■ **READING TEXT**:
This is a question that comes up every so often, most recently this morning while teaching a private class (and Kimberly's teaching now): how large is the forwarded record back-pointer? (And I haven't posted anything geeky for a while…)
In a heap it is possible to get forwarding and forwarded records. They occur when a record in a heap expands such that it no longer fits on the page it currently resides on. In this case, the record is moved to a new page, and a small forwarding record is left in the original location. The forwarding record points to the new location of the record, which is known as a forwarded record. This is done as a performance optimization so that all the nonclustered indexes on the heap do not have to be altered with the new location of the heap record.
As an aside, when a query uses a nonclustered index to satisfy a query, but needs more columns from the table record to fill the result set column list, it must go to the actual data record to retrieve the extra columns. It does this by using the table record locator that is stored in the nonclustered index record. If the table is a heap, the record locator is the physical location of the data record in the heap.
If the table is a clustered index (remember that a table can be organized as a heap OR a clustered index, not both), the record locator is the set of cluster keys of the data record. Both of these record locators are guaranteed to be unique. For a heap record locator, the record lookup (commonly called a bookmark lookup) goes directly to the physical location of the record. For a clustered index record locator, the record lookup uses the cluster keys to navigate down through the clustered index to the leaf level.
If a forwarding record occurs in a heap, when the record locator points to that location, the Storage Engine gets there and says Oh, the record isn't really here – it's over there! And then it has to do another (potentially physical) I/O to get to the page with the forwarded record on. This can result in a heap being less efficient that an equivalent clustered index.
There has been lots of discussion about whether it's better to have a heap or a clustered index – generally we recommend a clustered index, but there are special cases where a heap may be fine. This post isn't about that and I won't get drawn into a Comments argument about it. Go bug Kimberly :-)
Back to the point of the post. So the record has moved to a new location and there's a small record left in the original location which helps bookmark lookups.
Oh yeah, one more aside. The Storage Engine, when scanning the heap, will not process the forwarded record UNLESS it has reached it by following the forwarding record. This prevents race conditions where the record could be processed twice – if the forwarding operation occurs during a large table scan.
Ok, really back to the point of the post. What happens if the original record grows again and has to move again? Does it leave ANOTHER forwarding record when it moves to the second new location – creating a chain of forwarding records?
The answer is no. The *original* forwarding record is updated with the new location of the forwarded record. This can only be done if the forwarded record points *back* to the forwarding record – which it does.
The question becomes- how big is the forwarding record back-pointer? It's not dumped out by DBCC PAGE (sorry, when I rewrote DBCC PAGE for SQL 2005 I forgot to put that in there). Let's work it out using a script.

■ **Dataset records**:
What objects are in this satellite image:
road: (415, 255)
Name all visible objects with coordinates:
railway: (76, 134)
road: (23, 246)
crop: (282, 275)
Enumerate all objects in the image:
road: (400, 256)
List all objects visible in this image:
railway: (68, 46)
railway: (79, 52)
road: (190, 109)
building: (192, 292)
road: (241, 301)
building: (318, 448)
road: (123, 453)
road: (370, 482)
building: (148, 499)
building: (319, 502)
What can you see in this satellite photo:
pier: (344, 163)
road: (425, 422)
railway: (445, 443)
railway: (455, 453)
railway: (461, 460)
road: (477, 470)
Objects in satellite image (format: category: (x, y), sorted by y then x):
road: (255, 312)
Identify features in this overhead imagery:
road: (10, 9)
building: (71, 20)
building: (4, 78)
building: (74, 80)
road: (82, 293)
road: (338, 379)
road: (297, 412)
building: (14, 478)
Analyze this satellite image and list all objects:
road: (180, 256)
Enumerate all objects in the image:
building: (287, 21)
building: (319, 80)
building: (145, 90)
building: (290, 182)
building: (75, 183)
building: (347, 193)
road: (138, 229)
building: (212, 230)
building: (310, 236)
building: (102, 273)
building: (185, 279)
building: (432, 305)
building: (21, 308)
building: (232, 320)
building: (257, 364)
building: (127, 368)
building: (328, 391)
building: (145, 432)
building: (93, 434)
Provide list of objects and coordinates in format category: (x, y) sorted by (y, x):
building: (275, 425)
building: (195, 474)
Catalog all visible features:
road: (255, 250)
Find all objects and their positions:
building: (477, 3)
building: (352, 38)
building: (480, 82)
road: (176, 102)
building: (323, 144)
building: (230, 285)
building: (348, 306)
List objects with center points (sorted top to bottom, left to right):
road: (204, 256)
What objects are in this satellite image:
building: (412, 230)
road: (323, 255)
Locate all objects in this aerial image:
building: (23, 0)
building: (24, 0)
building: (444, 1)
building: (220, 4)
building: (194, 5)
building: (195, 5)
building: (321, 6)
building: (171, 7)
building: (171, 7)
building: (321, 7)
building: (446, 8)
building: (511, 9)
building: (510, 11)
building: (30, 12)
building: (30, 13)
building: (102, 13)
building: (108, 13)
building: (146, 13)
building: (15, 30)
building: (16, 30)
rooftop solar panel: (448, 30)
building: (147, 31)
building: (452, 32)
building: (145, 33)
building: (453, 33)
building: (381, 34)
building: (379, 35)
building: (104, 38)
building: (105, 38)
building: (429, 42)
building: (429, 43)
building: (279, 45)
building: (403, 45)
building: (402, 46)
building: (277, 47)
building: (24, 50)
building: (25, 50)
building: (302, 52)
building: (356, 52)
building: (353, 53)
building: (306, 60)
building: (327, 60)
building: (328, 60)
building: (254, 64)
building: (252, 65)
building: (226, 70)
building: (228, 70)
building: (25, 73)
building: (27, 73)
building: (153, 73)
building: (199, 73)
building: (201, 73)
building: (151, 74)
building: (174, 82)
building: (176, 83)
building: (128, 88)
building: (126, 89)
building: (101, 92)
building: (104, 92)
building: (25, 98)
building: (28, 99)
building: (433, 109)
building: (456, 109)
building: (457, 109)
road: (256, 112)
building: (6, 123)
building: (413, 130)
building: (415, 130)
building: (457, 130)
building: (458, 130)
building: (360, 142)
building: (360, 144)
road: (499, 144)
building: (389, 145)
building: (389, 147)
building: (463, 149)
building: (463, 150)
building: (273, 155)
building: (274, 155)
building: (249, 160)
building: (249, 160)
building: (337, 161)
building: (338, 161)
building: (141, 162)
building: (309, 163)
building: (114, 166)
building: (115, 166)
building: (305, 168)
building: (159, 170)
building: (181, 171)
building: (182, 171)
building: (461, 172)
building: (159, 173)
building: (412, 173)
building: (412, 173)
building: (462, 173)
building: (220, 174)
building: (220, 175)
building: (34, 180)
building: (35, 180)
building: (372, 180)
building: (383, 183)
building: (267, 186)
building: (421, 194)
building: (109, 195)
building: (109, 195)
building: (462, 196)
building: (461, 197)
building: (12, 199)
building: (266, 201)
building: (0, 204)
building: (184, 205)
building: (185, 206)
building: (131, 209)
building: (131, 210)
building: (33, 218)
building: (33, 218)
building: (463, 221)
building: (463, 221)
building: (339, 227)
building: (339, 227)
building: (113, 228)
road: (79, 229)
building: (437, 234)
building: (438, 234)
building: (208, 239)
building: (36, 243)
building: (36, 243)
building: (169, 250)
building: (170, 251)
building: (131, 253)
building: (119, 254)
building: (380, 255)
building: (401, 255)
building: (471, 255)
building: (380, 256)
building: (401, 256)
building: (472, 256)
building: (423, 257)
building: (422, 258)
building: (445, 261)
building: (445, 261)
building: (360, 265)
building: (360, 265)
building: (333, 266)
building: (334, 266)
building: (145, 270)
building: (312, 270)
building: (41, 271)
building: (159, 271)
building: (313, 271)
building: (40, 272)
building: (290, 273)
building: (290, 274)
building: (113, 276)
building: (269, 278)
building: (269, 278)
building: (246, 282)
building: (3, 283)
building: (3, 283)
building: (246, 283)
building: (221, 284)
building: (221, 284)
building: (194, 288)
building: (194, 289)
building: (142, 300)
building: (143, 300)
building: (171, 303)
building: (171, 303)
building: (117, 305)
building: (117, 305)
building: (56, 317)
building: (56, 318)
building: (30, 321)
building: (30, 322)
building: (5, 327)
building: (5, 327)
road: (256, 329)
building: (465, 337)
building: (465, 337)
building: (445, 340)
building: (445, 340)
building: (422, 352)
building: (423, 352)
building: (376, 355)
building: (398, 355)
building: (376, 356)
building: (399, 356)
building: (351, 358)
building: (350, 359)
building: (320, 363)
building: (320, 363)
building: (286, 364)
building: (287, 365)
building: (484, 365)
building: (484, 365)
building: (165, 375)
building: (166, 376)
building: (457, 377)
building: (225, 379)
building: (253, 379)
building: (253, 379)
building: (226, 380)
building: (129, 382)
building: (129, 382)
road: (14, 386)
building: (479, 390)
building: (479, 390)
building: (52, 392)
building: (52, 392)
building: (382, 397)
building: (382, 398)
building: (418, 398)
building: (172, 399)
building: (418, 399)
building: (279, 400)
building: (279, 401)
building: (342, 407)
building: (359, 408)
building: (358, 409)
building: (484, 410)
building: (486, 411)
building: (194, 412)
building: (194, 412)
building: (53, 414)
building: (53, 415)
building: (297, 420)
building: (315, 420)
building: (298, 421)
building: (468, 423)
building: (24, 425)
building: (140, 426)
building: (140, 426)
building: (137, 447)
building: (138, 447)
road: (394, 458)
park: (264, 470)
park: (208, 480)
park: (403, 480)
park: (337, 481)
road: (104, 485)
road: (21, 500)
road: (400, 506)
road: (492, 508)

■ **YOUR GOAL**: Reproduce the forwarding-records text starting with "If a forwarding" and going on through "helps bookmark lookups.", changing "bookmark lookups" to "record lookups".

■ **ANSWER**:
If a forwarding record occurs in a heap, when the record locator points to that location, the Storage Engine gets there and says Oh, the record isn't really here – it's over there! And then it has to do another (potentially physical) I/O to get to the page with the forwarded record on. This can result in a heap being less efficient that an equivalent clustered index.
There has been lots of discussion about whether it's better to have a heap or a clustered index – generally we recommend a clustered index, but there are special cases where a heap may be fine. This post isn't about that and I won't get drawn into a Comments argument about it. Go bug Kimberly :-)
Back to the point of the post. So the record has moved to a new location and there's a small record left in the original location which helps record lookups.